The ephemeral beauty of the cherry blossoms is replaced by a magical and mysterious forest inhabited by the ‘yokai’, the spirits of Japanese folklore, and then by the sea: Hokusai’s iconic great wave submerges the Atelier des Lumières accompanied by music by Claude Debussy
The faces of the charming geishas, dressed in their kimonos decorated with elegant and colourful motifs, emerge from behind the rice paper screens. As in nature, where everything is about contrasts, after all this ethereal beauty, visitors are captivated by a samurai warrior dance and eventually brought back down and carried away by the wind, among the lanterns floating in the night sky.
The Danny Rose Studio provides a glimpse of the great diversity, richness, and modernity of these works (the Japanese artistic movement known as ukiyo-e, which began in the seventeenth century and did not end until the nineteenth century) and their authors (some of whom are well known by the general public, such as Hokusai, and others less so, such as Kuniyoshi, Utamaro, Kunisada, etc.). The Danny Rose Studio also carried out considerable production and creative work in order to bring to life the imaginary Japan evoked by these works for visitors.
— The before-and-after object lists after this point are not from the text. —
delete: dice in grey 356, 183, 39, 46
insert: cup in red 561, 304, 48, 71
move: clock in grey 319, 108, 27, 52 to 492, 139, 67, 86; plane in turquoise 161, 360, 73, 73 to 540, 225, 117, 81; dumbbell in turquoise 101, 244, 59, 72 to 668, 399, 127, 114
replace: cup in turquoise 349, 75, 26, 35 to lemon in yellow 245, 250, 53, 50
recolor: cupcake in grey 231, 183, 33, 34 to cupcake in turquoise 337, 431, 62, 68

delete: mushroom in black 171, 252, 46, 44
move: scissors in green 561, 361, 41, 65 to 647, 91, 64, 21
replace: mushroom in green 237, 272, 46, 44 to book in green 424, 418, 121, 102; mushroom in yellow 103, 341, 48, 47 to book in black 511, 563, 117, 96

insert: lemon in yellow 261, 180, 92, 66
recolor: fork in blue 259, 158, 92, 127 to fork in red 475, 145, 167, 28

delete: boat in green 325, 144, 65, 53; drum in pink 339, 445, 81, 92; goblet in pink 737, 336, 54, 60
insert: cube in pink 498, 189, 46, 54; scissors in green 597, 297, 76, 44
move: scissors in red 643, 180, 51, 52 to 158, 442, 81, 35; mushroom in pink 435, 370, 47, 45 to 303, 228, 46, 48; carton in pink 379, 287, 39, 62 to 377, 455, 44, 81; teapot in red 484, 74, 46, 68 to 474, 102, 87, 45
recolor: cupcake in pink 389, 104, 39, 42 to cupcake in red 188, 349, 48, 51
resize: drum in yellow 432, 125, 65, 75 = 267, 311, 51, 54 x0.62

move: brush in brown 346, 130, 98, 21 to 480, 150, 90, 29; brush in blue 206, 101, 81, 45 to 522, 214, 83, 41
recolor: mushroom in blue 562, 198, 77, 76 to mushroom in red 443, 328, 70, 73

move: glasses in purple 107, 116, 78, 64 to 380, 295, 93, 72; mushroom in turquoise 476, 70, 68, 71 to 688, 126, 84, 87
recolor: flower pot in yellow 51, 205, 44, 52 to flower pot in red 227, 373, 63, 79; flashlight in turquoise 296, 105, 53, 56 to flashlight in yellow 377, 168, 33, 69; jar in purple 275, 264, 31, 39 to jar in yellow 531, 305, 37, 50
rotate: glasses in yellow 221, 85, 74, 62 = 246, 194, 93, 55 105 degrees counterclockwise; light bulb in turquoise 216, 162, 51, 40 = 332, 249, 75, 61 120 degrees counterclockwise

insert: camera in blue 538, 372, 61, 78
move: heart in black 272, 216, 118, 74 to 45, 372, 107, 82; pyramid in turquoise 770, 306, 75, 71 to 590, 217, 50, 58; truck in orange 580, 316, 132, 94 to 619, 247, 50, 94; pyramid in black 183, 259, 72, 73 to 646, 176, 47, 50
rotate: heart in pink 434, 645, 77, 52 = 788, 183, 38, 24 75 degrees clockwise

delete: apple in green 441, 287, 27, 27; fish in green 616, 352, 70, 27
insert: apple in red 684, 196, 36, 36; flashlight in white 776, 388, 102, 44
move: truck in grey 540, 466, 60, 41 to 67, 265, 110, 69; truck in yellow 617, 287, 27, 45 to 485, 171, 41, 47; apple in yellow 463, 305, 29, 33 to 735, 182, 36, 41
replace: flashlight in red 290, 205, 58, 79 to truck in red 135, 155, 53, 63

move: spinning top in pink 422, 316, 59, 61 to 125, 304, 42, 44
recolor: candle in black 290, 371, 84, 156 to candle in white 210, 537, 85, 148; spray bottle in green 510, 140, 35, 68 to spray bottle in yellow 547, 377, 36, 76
Particular attention was paid to the choice of music, from Ryuichi Sakamoto to Claude Debussy’s La Mer (‘The sea’), inspired by Hokusai’s Great Wave, and the incredibly fast rhythms of Japanese drumming.
Creative Studio Danny Rose
Danny Rose is a visual creation studio that creates and produces immersive audiovisual works, in various contexts such as architectural projection, interactive installations, museography, the theatre, music, the opera, and the animation of public spaces. The studio is a collective of multidisciplinary artists.